### Reading text
Studio album by Skank
- Released: 2000
- Genre: Alternative rock
- Label: Chaos
- Producer: Chico Neves (all, except 2, 5, 8, 11), Tom Capone (tracks 2, 5, 8, 11)

Skank chronology
| Siderado (1998) | Maquinarama (2000) | Skank MTV ao vivo (2001) |

= Maquinarama =

Maquinarama is the fifth studio album released by Skank, in 2000.

With Maquinarama, Skank began to move away from the reggae-tinged "party music" that had been a staple of the band for the first four albums. The album sold 350,000 copies.

The song "Balada do Amor Inabalável" was also put to soundtrack album of famous Brazilian soap opera Laços de Família (The family ties).

### Data records
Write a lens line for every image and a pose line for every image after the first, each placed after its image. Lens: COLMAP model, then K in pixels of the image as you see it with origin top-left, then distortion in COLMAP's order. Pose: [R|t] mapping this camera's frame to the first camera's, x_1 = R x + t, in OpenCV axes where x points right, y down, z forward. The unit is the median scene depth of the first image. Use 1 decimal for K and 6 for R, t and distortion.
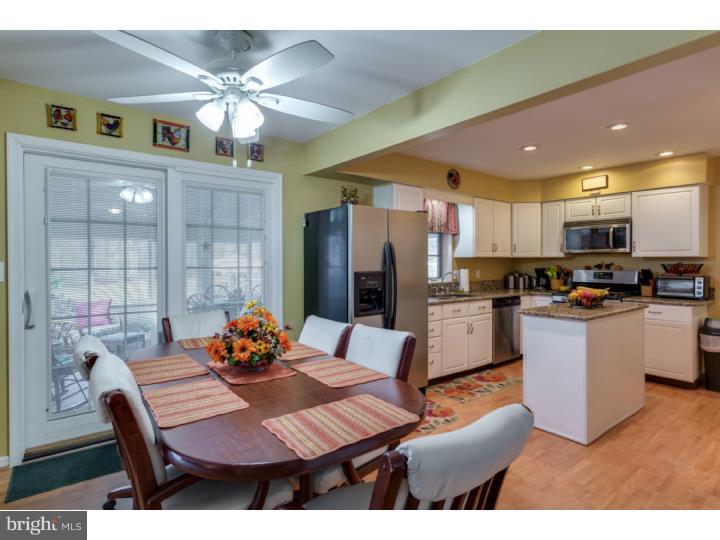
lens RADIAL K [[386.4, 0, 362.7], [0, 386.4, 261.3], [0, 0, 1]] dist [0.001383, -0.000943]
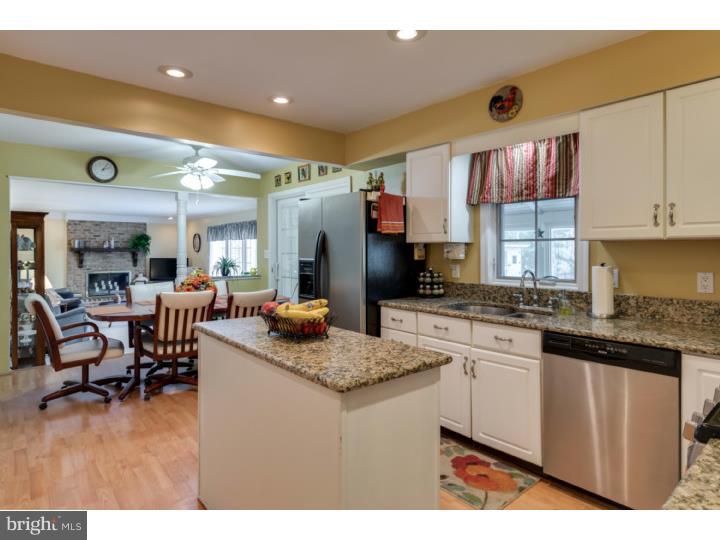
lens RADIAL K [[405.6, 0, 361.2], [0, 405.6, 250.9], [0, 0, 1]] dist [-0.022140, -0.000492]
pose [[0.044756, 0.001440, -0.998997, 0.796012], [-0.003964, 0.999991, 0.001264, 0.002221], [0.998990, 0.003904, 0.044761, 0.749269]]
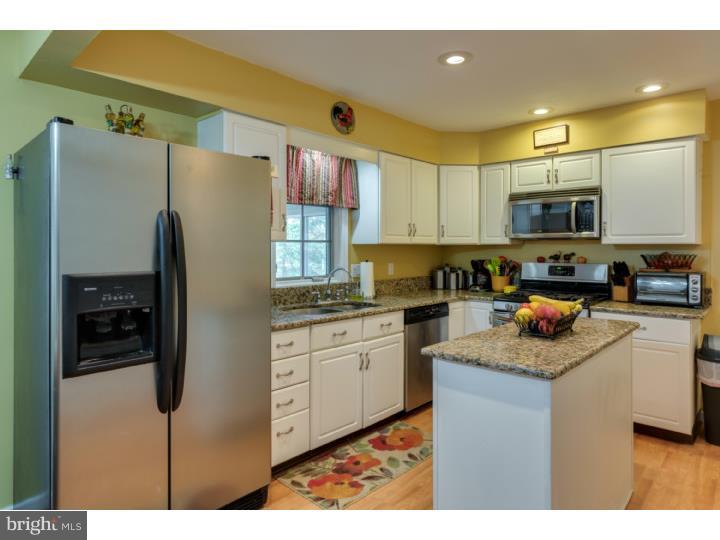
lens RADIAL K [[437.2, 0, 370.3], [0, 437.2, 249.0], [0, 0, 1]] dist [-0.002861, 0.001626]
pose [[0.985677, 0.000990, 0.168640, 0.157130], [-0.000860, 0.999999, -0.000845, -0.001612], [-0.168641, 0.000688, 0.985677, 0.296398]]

==

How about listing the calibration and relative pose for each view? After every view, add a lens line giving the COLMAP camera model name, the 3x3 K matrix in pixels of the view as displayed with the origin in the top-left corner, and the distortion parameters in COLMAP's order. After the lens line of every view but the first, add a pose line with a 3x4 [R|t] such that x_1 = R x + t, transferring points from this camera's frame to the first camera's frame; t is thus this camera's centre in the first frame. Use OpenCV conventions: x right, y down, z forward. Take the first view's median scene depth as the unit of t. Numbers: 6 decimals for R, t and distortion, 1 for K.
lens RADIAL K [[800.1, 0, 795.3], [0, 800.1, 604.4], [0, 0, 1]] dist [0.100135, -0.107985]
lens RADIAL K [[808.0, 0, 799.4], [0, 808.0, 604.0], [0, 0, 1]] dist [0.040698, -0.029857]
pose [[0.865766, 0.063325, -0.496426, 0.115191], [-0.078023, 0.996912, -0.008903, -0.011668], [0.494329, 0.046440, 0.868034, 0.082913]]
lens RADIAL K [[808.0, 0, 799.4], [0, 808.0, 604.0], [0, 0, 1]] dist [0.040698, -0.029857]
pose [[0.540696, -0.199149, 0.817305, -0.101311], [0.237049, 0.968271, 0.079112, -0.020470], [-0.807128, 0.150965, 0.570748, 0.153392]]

...

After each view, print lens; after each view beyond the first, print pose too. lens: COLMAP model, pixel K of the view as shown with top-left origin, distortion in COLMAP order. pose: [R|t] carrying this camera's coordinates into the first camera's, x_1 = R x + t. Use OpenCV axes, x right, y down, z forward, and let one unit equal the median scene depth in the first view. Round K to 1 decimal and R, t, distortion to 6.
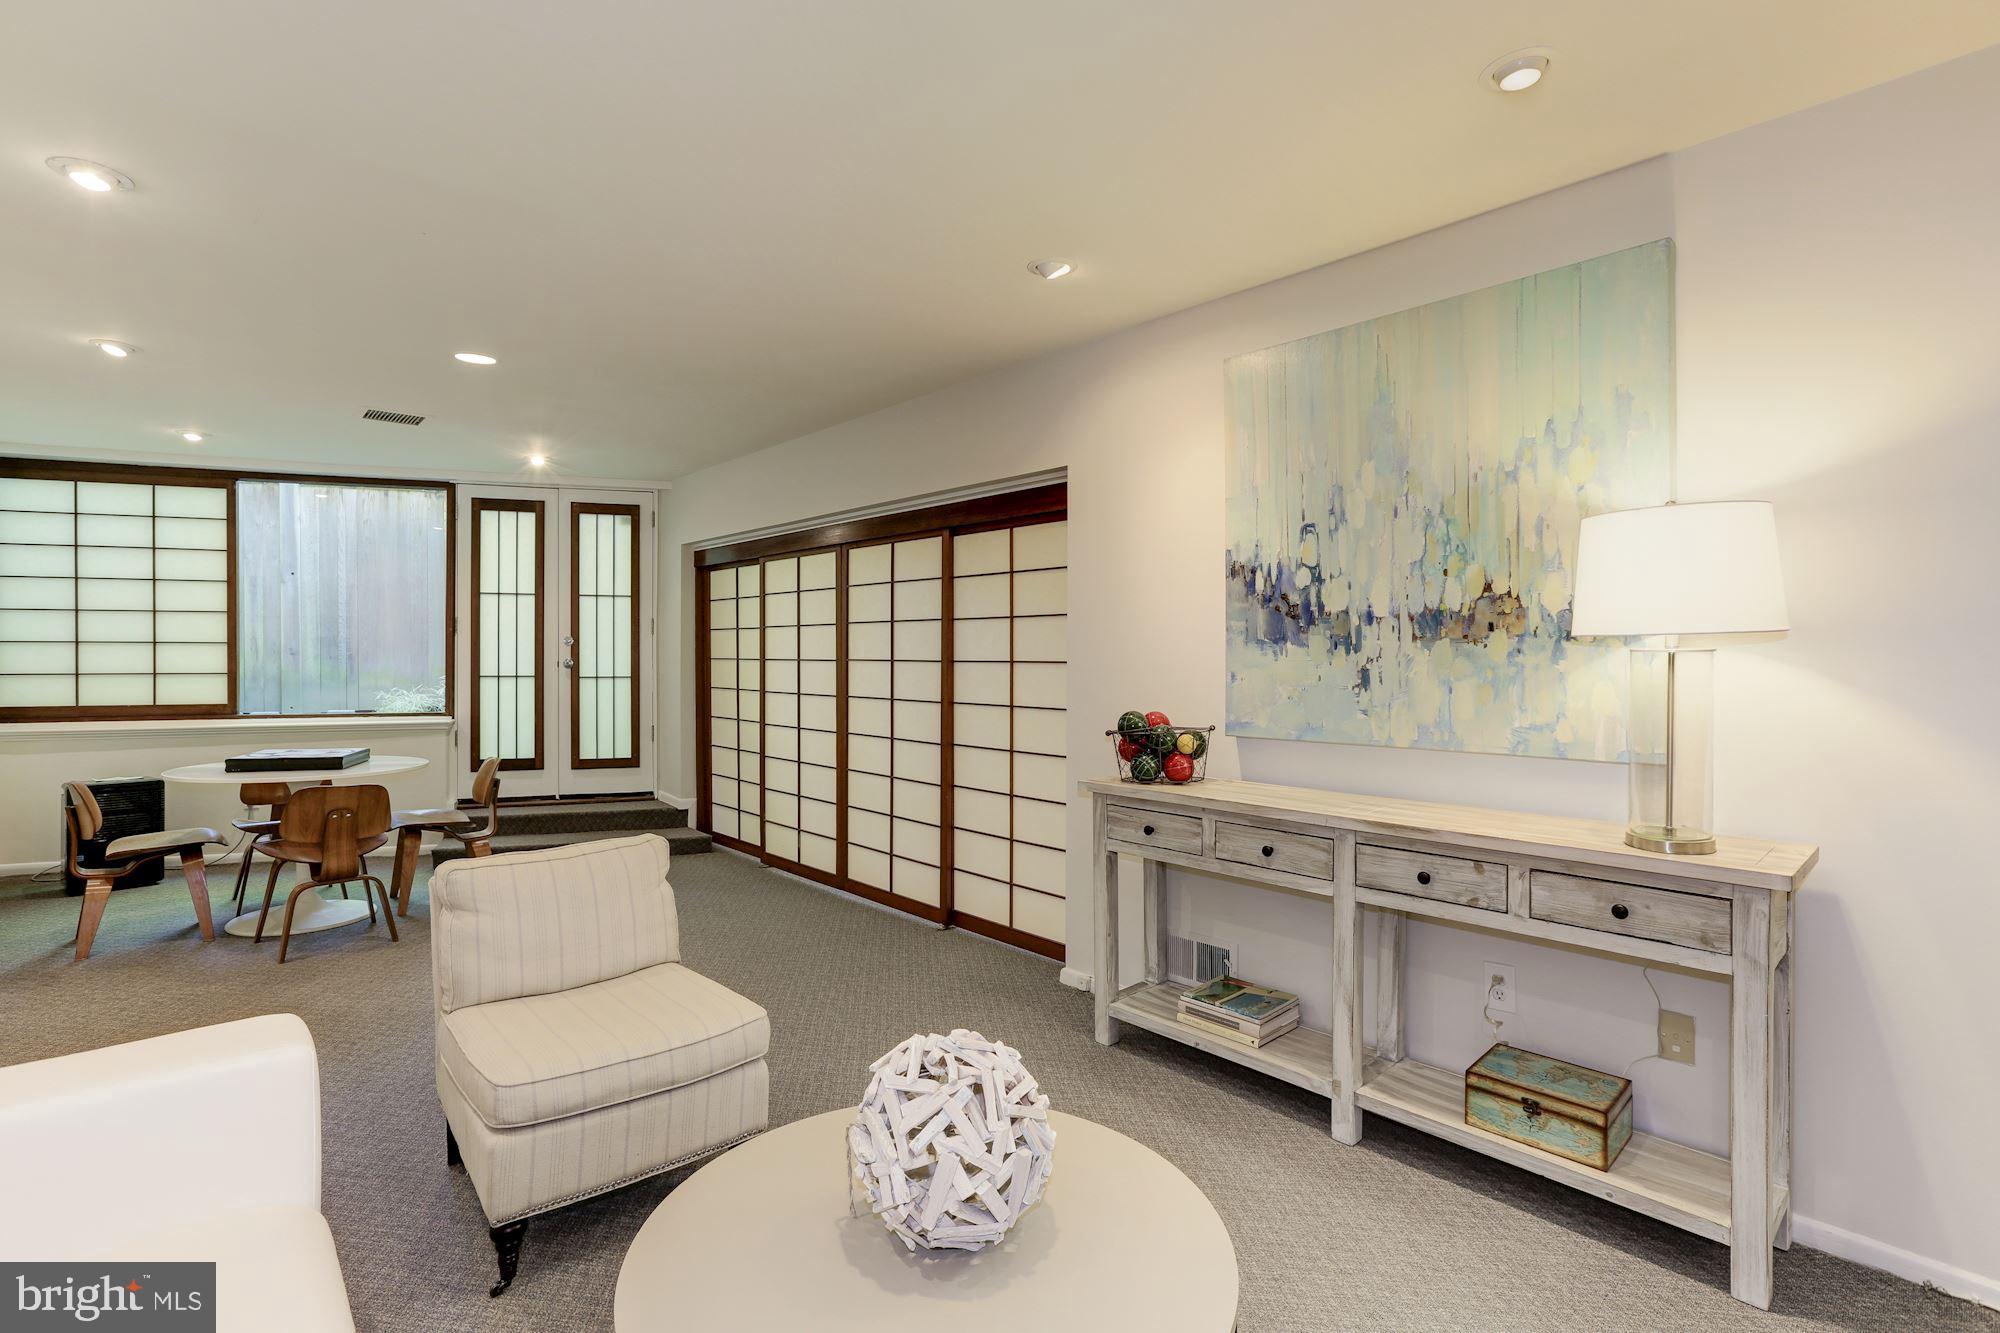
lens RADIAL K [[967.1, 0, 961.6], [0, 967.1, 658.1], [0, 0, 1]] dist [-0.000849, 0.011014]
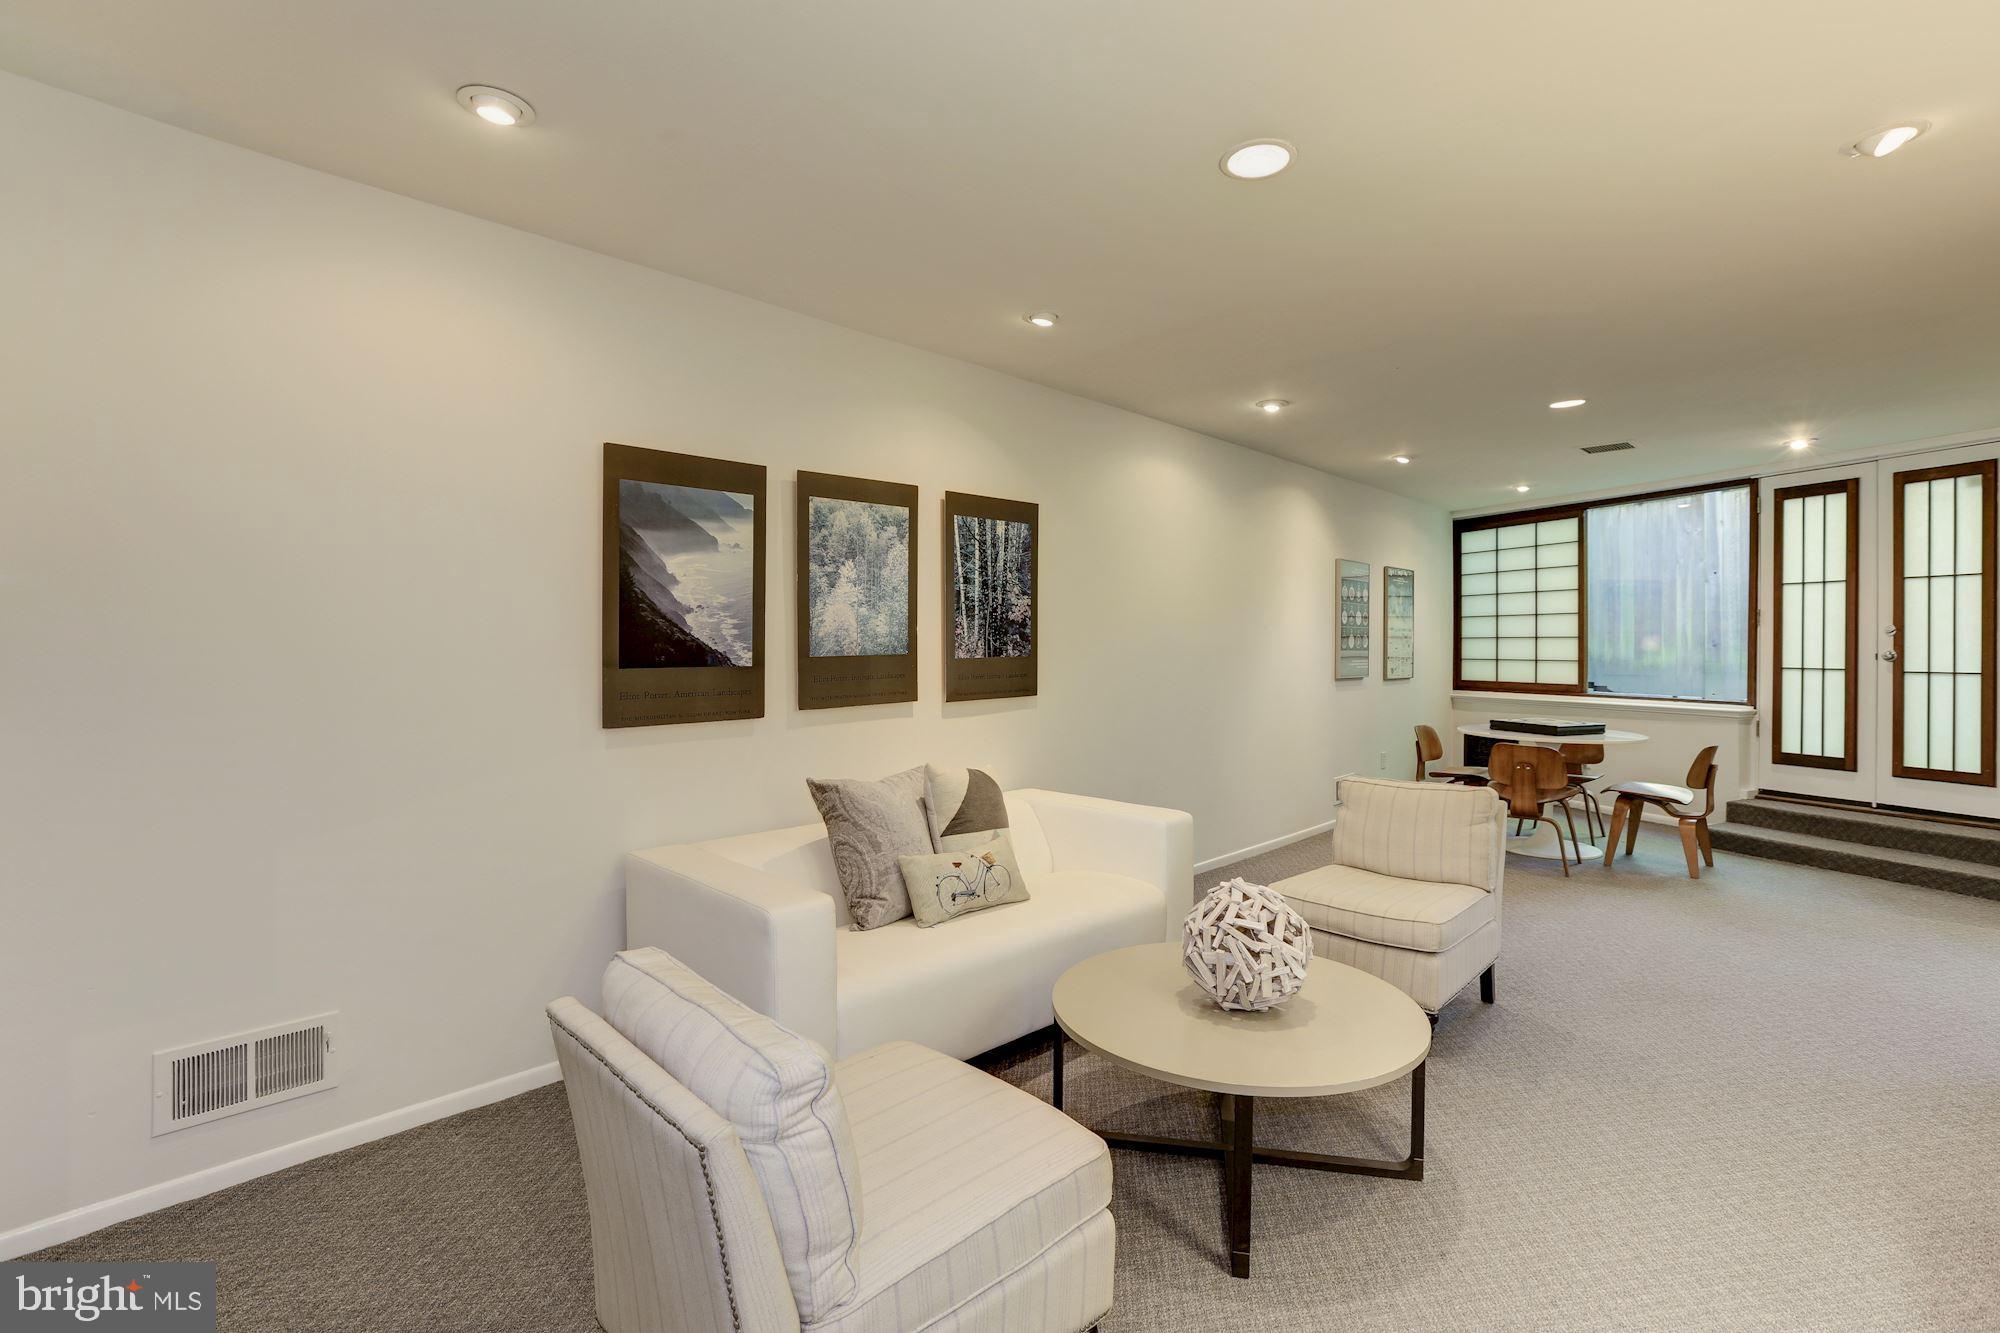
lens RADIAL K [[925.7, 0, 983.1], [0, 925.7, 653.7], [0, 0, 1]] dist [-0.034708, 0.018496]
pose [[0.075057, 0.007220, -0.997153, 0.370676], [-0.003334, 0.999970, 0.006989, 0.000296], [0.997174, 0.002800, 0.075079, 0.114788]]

### Activity 1
According to the Maquinarama article, how many copies did the album sell?
### Activity 2
Retype the part of the Maquinarama article starting with "Studio album by" and going on through "Skank, in 2000.".
### Activity 3
Extend the Maquinarama article onward from its final sentence.
The lines above have no connection to the Maquinarama article.

### Task result 1
350,000 copies.

### Task result 2
Studio album by Skank
- Released: 2000
- Genre: Alternative rock
- Label: Chaos
- Producer: Chico Neves (all, except 2, 5, 8, 11), Tom Capone (tracks 2, 5, 8, 11)

Skank chronology
| Siderado (1998) | Maquinarama (2000) | Skank MTV ao vivo (2001) |

= Maquinarama =

Maquinarama is the fifth studio album released by Skank, in 2000.

### Task result 3
Professional ratings
Review scores
| Source | Rating |
| Allmusic |  |

== Track listing ==

1. "Água e Fogo" (Samuel Rosa/Chico Amaral/Edgard Scandurra)
2. "Três Lados" (Samuel Rosa/Chico Amaral)
3. "Ela Desapareceu" (Samuel Rosa/Chico Amaral)
4. "Balada do Amor Inabalável" (Samuel Rosa/Fausto Fawcett)
5. "Canção Noturna" (Lelo Zaneti/Chico Amaral)
6. "Muçulmano" (Samuel Rosa/Rodrigo F. Leão)
7. "Maquinarama" (Samuel Rosa/Chico Amaral)
8. "Rebelião" (Samuel Rosa/Chico Amaral)
9. "A Última Guerra" (Samuel Rosa/Lô Borges/Rodrigo F. Leão)
10. "Fica" (Samuel Rosa/Chico Amaral)
11. "Ali" (Samuel Rosa/Nando Reis)
12. "Preto Damião" (Samuel Rosa/Chico Amaral)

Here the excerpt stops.